Selbstverständlich ist die griechische Logik, wie jede Logik, ein entdämonisierendes Unternehmen. Aber der Kern dieser Logik ist die Genealogie, das heißt: sie ruht auf einer ursprungsmythischen Grundlage.

Klaus Heinrich

Hat sie auch den Zauber des Mythos vertrieben, so verbleibt sie doch in seinem Bann. In der Suche nach den obersten Axiomen reproduziert sich, säkularisiert, in der strengen Wissenschaft der Schuldzusammenhang der Genealogie. Sie spielen gleichsam die Rolle olympischer Götter, deren Vielfalt zugleich den Geist unbefriedigt läßt. Letztlich sucht dieser nach dem einen, alles beherrschenden Prinzip, aus dem die Welt sich herleiten soll. Auch in seiner logifizierten Form drängt der Polytheismus der Axiome auf eine eigene Überwindung, auf den Monotheismus der Weltformel hin: Sie wäre die Logosgeburt par excellence. So hat sich die Gottsuche heute mathematisiert und maschinisiert, und der theoretische Physiker trifft sich mit dem Priester. Das war zu Pfingsten in Hannover.

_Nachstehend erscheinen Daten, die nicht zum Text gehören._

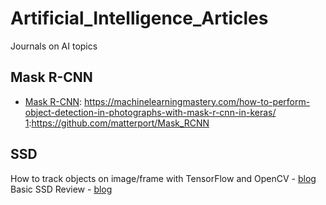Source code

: # Artificial_Intelligence_Articles
Journals on AI topics

## Mask R-CNN
* [Mask R-CNN][1]:
https://machinelearningmastery.com/how-to-perform-object-detection-in-photographs-with-mask-r-cnn-in-keras/
[1]:https://github.com/matterport/Mask_RCNN
## SSD
How to track objects on image/frame with TensorFlow and OpenCV - [blog][1]
Basic SSD Review - [blog][2]

[1]:https://medium.com/hal24k-techblog/how-to-track-objects-in-the-real-world-with-tensorflow-sort-and-opencv-a64d9564ccb1
[2]:https://towardsdatascience.com/review-ssd-single-shot-detector-object-detection-851a94607d11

Daß in der modernen Kosmologie die Theorie vom Urknall an die Stelle alter Schöpfungsmythen tritt, ist auch ästhetisch plausibel in einer Welt, aus der jeder Animismus vertrieben, die stattdessen von Explosionen beherrscht und von einer alles erhellenden letzten bedroht ist.

Ist also der Weg vom Mythos zum Logos auch nur ein Mythos, den sich der Logos selber erzählt?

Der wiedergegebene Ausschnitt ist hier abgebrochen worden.